GABAA receptor mechanisms in benzodiazepine physical dependence and tolerance
Benzodiazepines (BZs) are widely used in the treatment of anxiety and sleep disorders. However, unwanted side effects, such as sedation, motor impairment, and the potential for physical dependence and tolerance, can hinder their use in the clinic. Elucidating the GABAA receptor subtypes underlying these behavioral effects can facilitate the development of an anxiolytic pharmacotherapy with enhanced clinical utility and reduced unwanted side effects. Subtype selective compounds were used to investigate the underlying receptor mechanisms involved in the observable behavioral effects of BZs. In addition, the receptor mechanisms involved in BZ physical dependence and tolerance were also investigated.

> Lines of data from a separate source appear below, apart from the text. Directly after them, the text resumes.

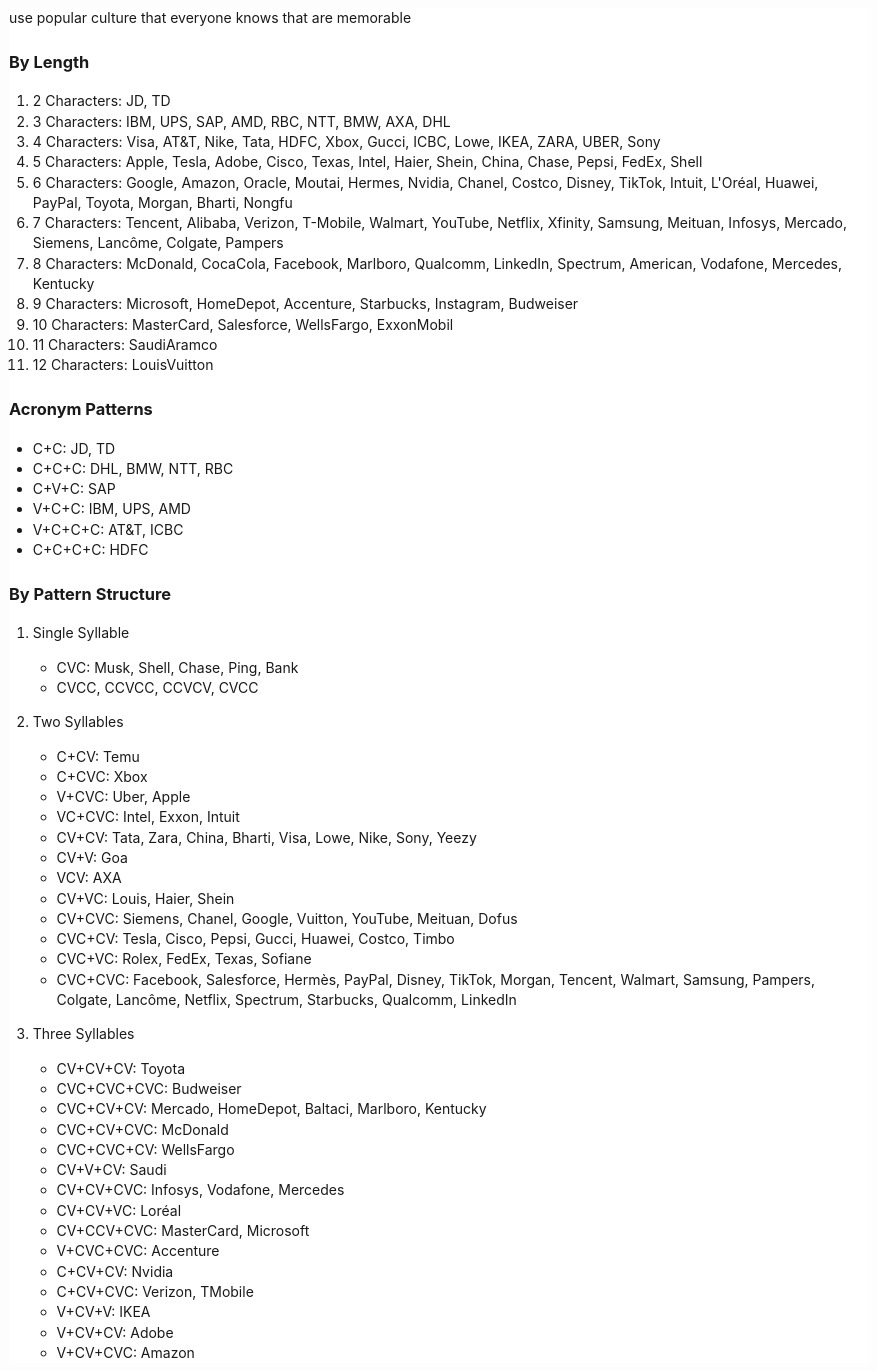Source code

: 
use popular culture that everyone knows that are memorable


### By Length
1. 2 Characters: JD, TD
2. 3 Characters: IBM, UPS, SAP, AMD, RBC, NTT, BMW, AXA, DHL
3. 4 Characters: Visa, AT&T, Nike, Tata, HDFC, Xbox, Gucci, ICBC, Lowe, IKEA, ZARA, UBER, Sony
4. 5 Characters: Apple, Tesla, Adobe, Cisco, Texas, Intel, Haier, Shein, China, Chase, Pepsi, FedEx, Shell
5. 6 Characters: Google, Amazon, Oracle, Moutai, Hermes, Nvidia, Chanel, Costco, Disney, TikTok, Intuit, L'Oréal, Huawei, PayPal, Toyota, Morgan, Bharti, Nongfu
6. 7 Characters: Tencent, Alibaba, Verizon, T-Mobile, Walmart, YouTube, Netflix, Xfinity, Samsung, Meituan, Infosys, Mercado, Siemens, Lancôme, Colgate, Pampers
7. 8 Characters: McDonald, CocaCola, Facebook, Marlboro, Qualcomm, LinkedIn, Spectrum, American, Vodafone, Mercedes, Kentucky
8. 9 Characters: Microsoft, HomeDepot, Accenture, Starbucks, Instagram, Budweiser
9. 10 Characters: MasterCard, Salesforce, WellsFargo, ExxonMobil
10. 11 Characters: SaudiAramco
11. 12 Characters: LouisVuitton

### Acronym Patterns
- C+C: JD, TD
- C+C+C: DHL, BMW, NTT, RBC
- C+V+C: SAP
- V+C+C: IBM, UPS, AMD
- V+C+C+C: AT&T, ICBC
- C+C+C+C: HDFC

### By Pattern Structure
1. Single Syllable
   - CVC: Musk, Shell, Chase, Ping, Bank
   - CVCC, CCVCC, CCVCV, CVCC

2. Two Syllables
   - C+CV: Temu
   - C+CVC: Xbox
   - V+CVC: Uber, Apple
   - VC+CVC: Intel, Exxon, Intuit
   - CV+CV: Tata, Zara, China, Bharti, Visa, Lowe, Nike, Sony, Yeezy
   - CV+V: Goa
   - VCV: AXA
   - CV+VC: Louis, Haier, Shein
   - CV+CVC: Siemens, Chanel, Google, Vuitton, YouTube, Meituan, Dofus
   - CVC+CV: Tesla, Cisco, Pepsi, Gucci, Huawei, Costco, Timbo
   - CVC+VC: Rolex, FedEx, Texas, Sofiane
   - CVC+CVC: Facebook, Salesforce, Hermès, PayPal, Disney, TikTok, Morgan, Tencent, Walmart, Samsung, Pampers, Colgate, Lancôme, Netflix, Spectrum, Starbucks, Qualcomm, LinkedIn

3. Three Syllables
   - CV+CV+CV: Toyota
   - CVC+CVC+CVC: Budweiser
   - CVC+CV+CV: Mercado, HomeDepot, Baltaci, Marlboro, Kentucky
   - CVC+CV+CVC: McDonald
   - CVC+CVC+CV: WellsFargo
   - CV+V+CV: Saudi
   - CV+CV+CVC: Infosys, Vodafone, Mercedes
   - CV+CV+VC: Loréal
   - CV+CCV+CVC: MasterCard, Microsoft
   - V+CVC+CVC: Accenture
   - C+CV+CV: Nvidia
   - C+CV+CVC: Verizon, TMobile
   - V+CV+V: IKEA
   - V+CV+CV: Adobe
   - V+CV+CVC: Amazon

In addition to observable behavioral effects and motor impairment (MAP and FRR) of BZs, novel categories of observable sedation (sleep posture, moderate sedation, and deep sedation) have been included. Acutely, sleep posture is likely mediated by α2/3GABAA receptors while α1GABA A receptors may mediate deep sedation associated with BZs. The motor impairing effects observed with the MAP and FRR tasks likely involve an interaction of GABAA receptors containing α1, α2, and α3 subunits.
The receptor mechanisms underlying tolerance and physical dependence associated with chronic alprazolam administration were investigated. Tolerance developed rapidly to deep sedation, which is likely mediated by α1GABA A receptors, while sleep posture, which is thought to be mediated by α2/3GABAA receptors, persisted throughout chronic treatment. Motor impairment measured by the MAP and FRR tasks also developed tolerance at a similar rate as deep sedation, further suggesting a role for α1GABA A receptors in these behaviors.
Substitution tests were conducted to investigate physical dependence and cross-tolerance. Results suggest physical dependence developed following chronic alprazolam treatment. In addition, α1GABAA receptors likely play a role in physical dependence. Withdrawal effects following substitution tests with zolpidem and NEP-581 precluded the determination of cross-tolerance.